A pergunta pelo “quando essas coisas acontecerão” persiste. Foi essa dúvida dos discípulos que gerou o longo discurso de Jesus (Mc 13,4). A resposta do Mestre permanece a mesma: não importa muito o “quando será”, mas o “como proceder”. Afinal, esse dia supremo já começou e, em cada nova encruzilhada da história, esse novo tempo se faz presença mais efetiva. Finalmente, compreendemos a mensagem do cap. 13: a vigilância. Tal como a figueira dá sinais da chegada do verão (v. 28), é preciso estar atentos para não perder os sinais do Reino que vicejam no campo do mundo (v. 29), convidando a descobrir a presença de Deus que, a partir de dentro, atrai para si os corações e a história humana.

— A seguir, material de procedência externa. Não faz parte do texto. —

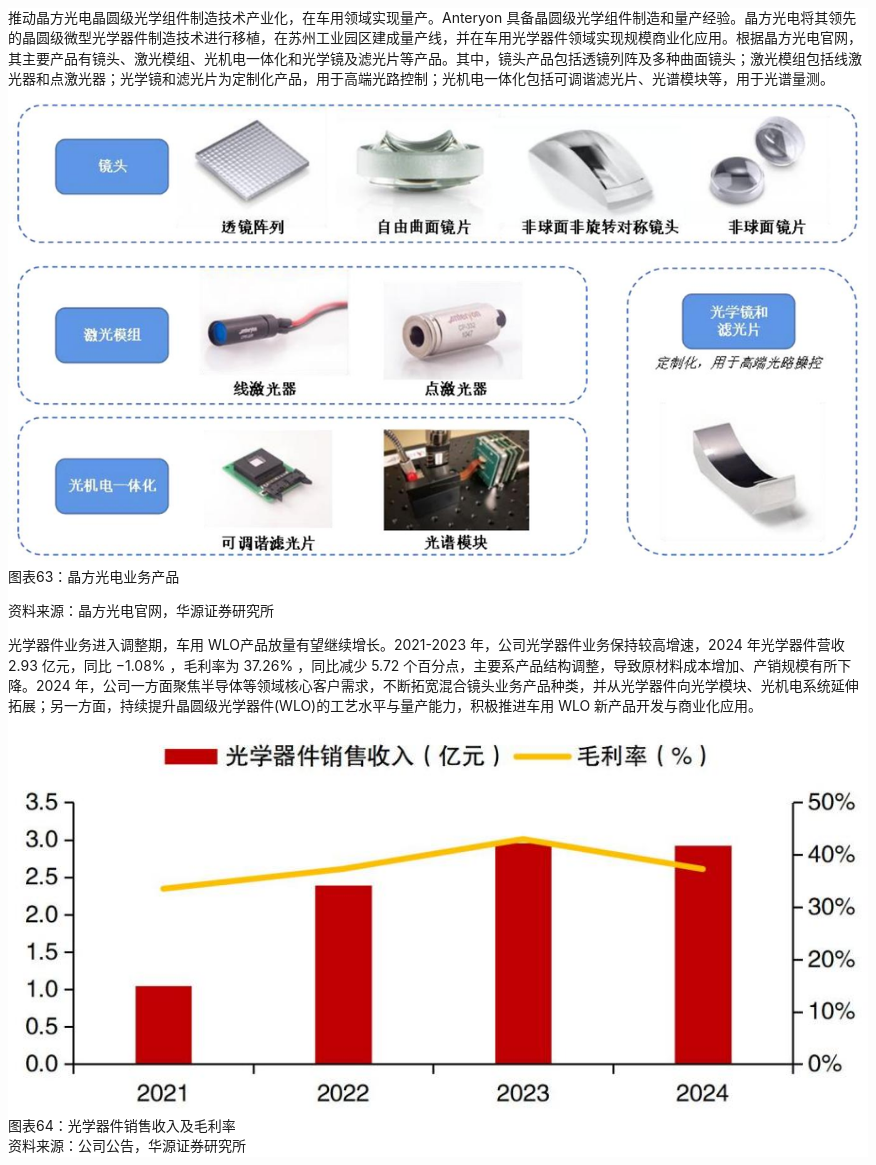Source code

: 推动晶方光电晶圆级光学组件制造技术产业化，在车用领域实现量产。Anteryon 具备晶圆级光学组件制造和量产经验。晶方光电将其领先的晶圆级微型光学器件制造技术进行移植，在苏州工业园区建成量产线，并在车用光学器件领域实现规模商业化应用。根据晶方光电官网，其主要产品有镜头、激光模组、光机电一体化和光学镜及滤光片等产品。其中，镜头产品包括透镜列阵及多种曲面镜头；激光模组包括线激光器和点激光器；光学镜和滤光片为定制化产品，用于高端光路控制；光机电一体化包括可调谐滤光片、光谱模块等，用于光谱量测。

![](images/a5480bed7103441aa4c170e82e4799e2bd87d3dd842e20d9a0051e446e025f14.jpg)  
图表63：晶方光电业务产品

资料来源：晶方光电官网，华源证券研究所

光学器件业务进入调整期，车用 WLO产品放量有望继续增长。2021-2023 年，公司光学器件业务保持较高增速，2024 年光学器件营收 2.93 亿元，同比 $- 1 . 0 8 \%$ ，毛利率为 $3 7 . 2 6 \%$ ，同比减少 5.72 个百分点，主要系产品结构调整，导致原材料成本增加、产销规模有所下降。2024 年，公司一方面聚焦半导体等领域核心客户需求，不断拓宽混合镜头业务产品种类，并从光学器件向光学模块、光机电系统延伸拓展；另一方面，持续提升晶圆级光学器件(WLO)的工艺水平与量产能力，积极推进车用 WLO 新产品开发与商业化应用。

![](images/61c0233cadd0ad7e0a7960ff5540336814347397f34e41700b3a9e475441433d.jpg)  
图表64：光学器件销售收入及毛利率  
资料来源：公司公告，华源证券研究所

Ao que parece, a comunidade cristã esperava que tudo isso acontecesse rapidamente, que o coroamento definitivo da história, a Parusia, viesse logo (v. 30). É certo que cada geração já experimenta, a seu modo e nas condições que lhe são oferecidas, certa “definitividade” da presença de Deus. No fundo, cada um de nós o encontra ao longo da vida e, de modo definitivo, na morte. Mas um dia final, capaz de plenificar todos os esforços de bondade e os gestos de fraternidade, os sonhos e os planos, os desejos e as utopias, de todos os tempos – esse dia permanece ainda uma esperança. Quando virá? Ninguém sabe (v. 32) e nem precisa saber. Pois basta-nos a fé, que nos garante que essa esperança não é vã. Pelo contrário, exatamente porque encontram correspondência em cada coração humano, essas são “palavras que não passam” (v. 31).


Desde dentro


Jesus conclui com uma parábola que nos é muito familiar (vv. 33-37). A esperança nos põe na situação de servos que, mesmo não sabendo a que horas vem o patrão, cuidam dos afazeres e não cochilam em serviço. Afinal, pode ser que o patrão retorne numa hora inesperada, tarde da noite ou ao amanhecer ainda escuro. No fundo, é como se o patrão nunca tivesse se ausentado: os servos prosseguem o cuidado de suas tarefas mesmo não estando sob o olhar atento do patrão. Isso porque não estão submetidos a uma obrigação que lhes é externa, mas convivem com o patrão dentro de si mesmos. São livres, pois obedientes à voz que lhes fala a partir do coração. Também a história humana é assim. Agimos e vivemos não porque estamos sob o olhar vigilante de Deus, ameaçados por seu julgamento ou temerosos por seu retorno. Deus não nos virá de fora, mas já está em nós, sempre esteve. E, desde dentro, movem a vida, a história e os corações rumo à definitividade da esperança. Não somos servos que temem a volta do patrão e, por isso, trabalham. Nós o trazemos sempre dentro de nós, como consolo e força às urgentes tarefas de um Reino cuja gestação ainda não acabou.


 * * *


Jesus chama à realização mais plena de tudo aquilo que de melhor podemos oferecer. O Reino se faz exatamente disto: das sementes de plenitude escondidas sob o frágil, dos gérmens de eternidade espalhadas no provisório, dos brotos de infinitude na gravidez dos limites humanos. Seguir Jesus implica estar vigilantes e atentos a essa presença que nos habita e anseia por plenificar-se em nós.